STORED DATA:
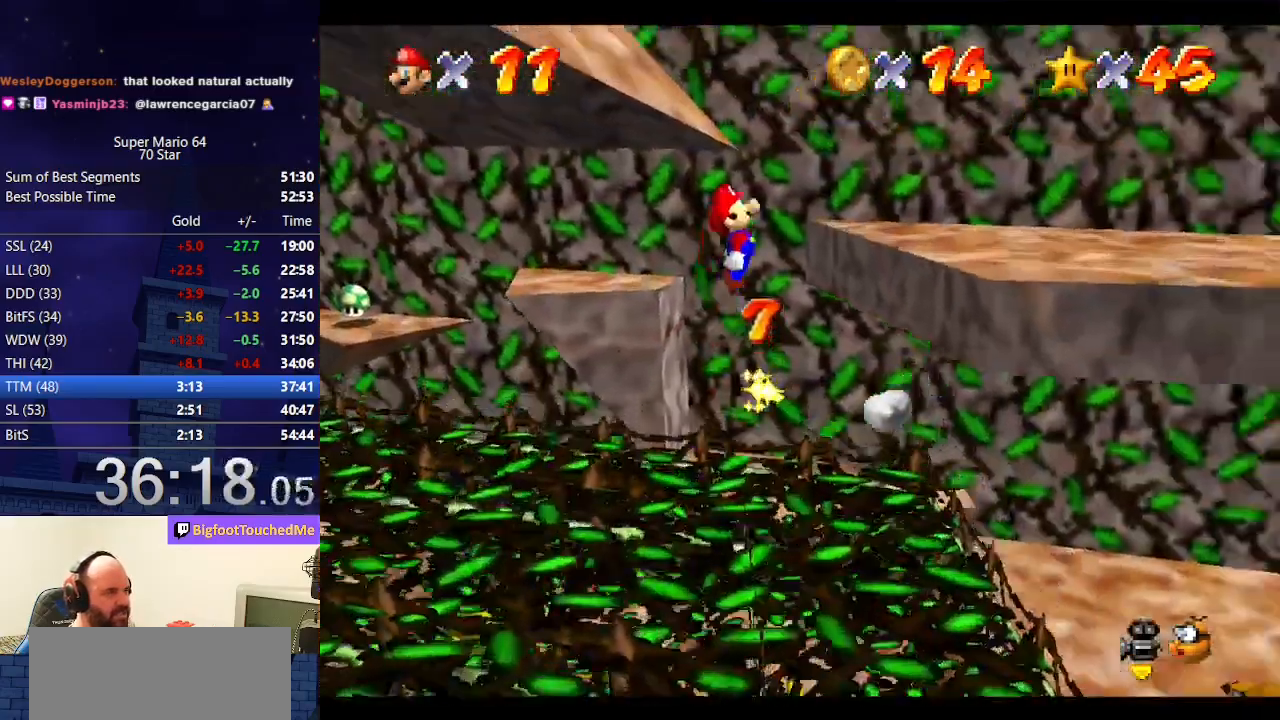
{"buttons": [], "left_stick": "center", "events": [[200, "B", "down"], [267, "B", "up"], [300, "A", "up"], [300, "left_stick", "center"]]}
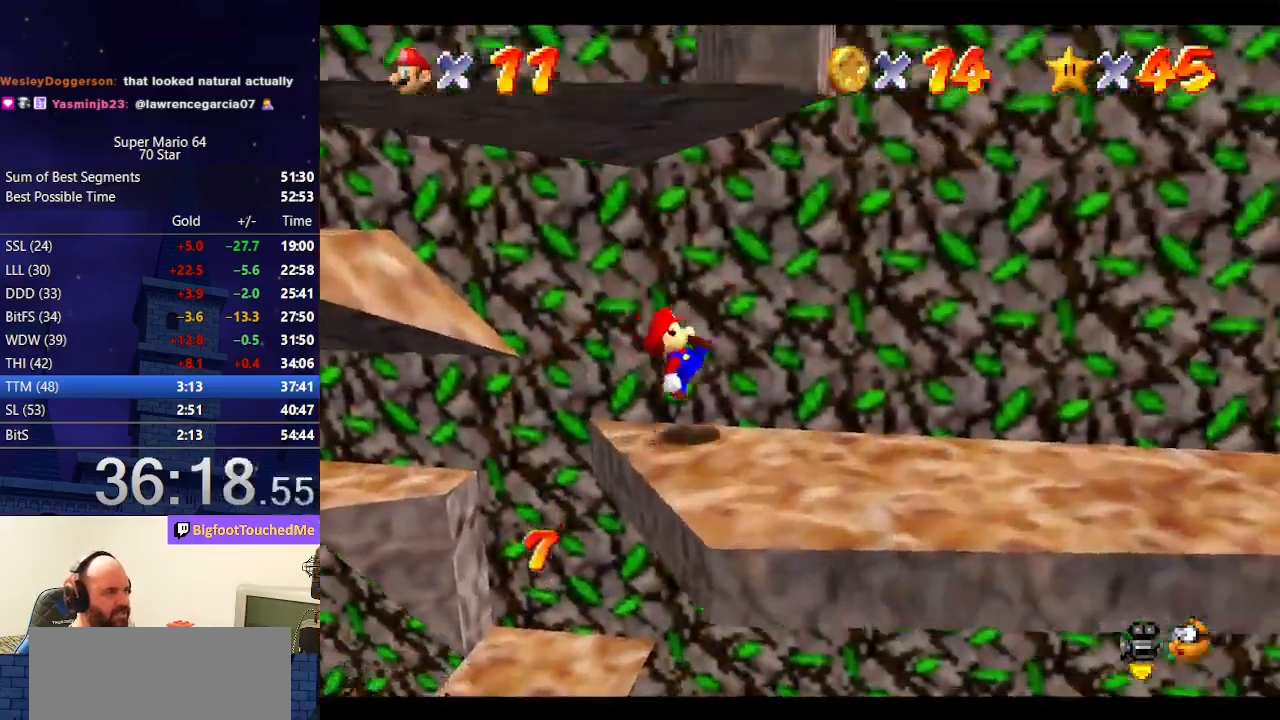
{"buttons": [], "left_stick": "down", "events": [[67, "left_stick", "down-right"], [167, "left_stick", "down"]]}
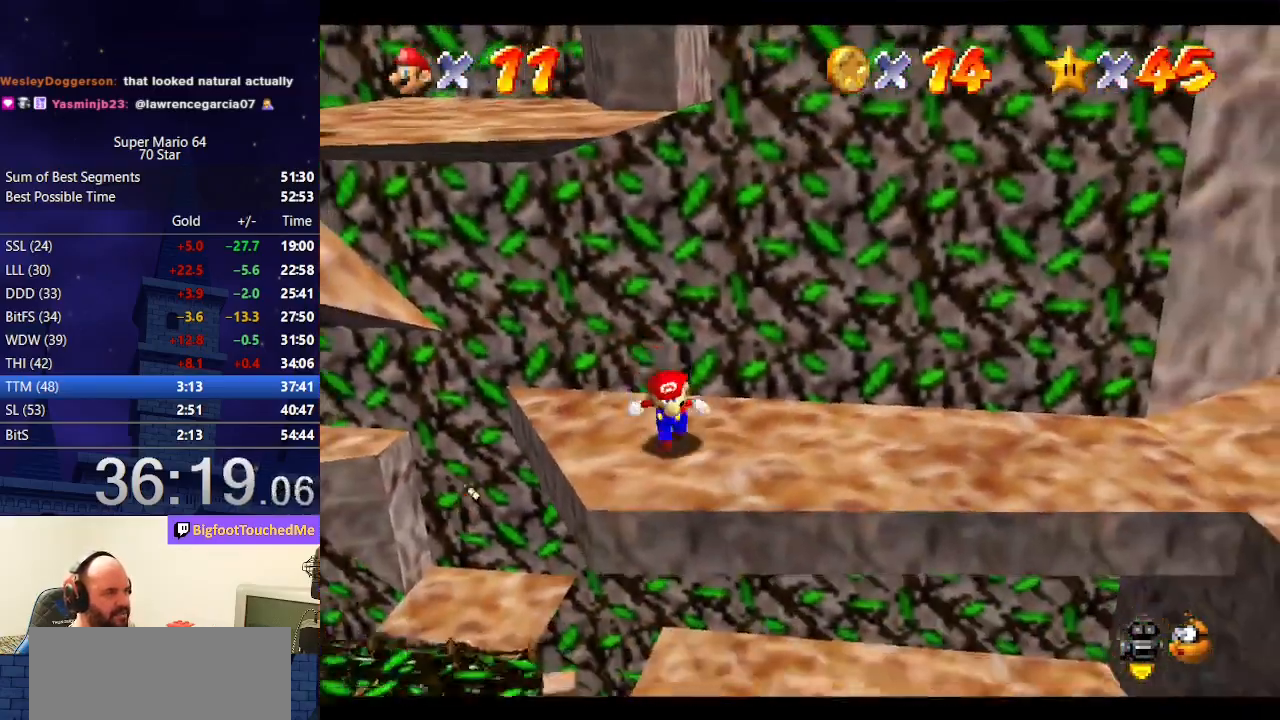
{"buttons": ["A"], "left_stick": "left", "events": [[100, "left_stick", "right"], [367, "left_stick", "left"], [433, "A", "down"]]}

WORK REQUEST: Give back every line of the material above word for word, leaving out the pictures.

YOUR RESPONSE:
{"buttons": [], "left_stick": "center", "events": [[200, "B", "down"], [267, "B", "up"], [300, "A", "up"], [300, "left_stick", "center"]]}
{"buttons": [], "left_stick": "down", "events": [[67, "left_stick", "down-right"], [167, "left_stick", "down"]]}
{"buttons": ["A"], "left_stick": "left", "events": [[100, "left_stick", "right"], [367, "left_stick", "left"], [433, "A", "down"]]}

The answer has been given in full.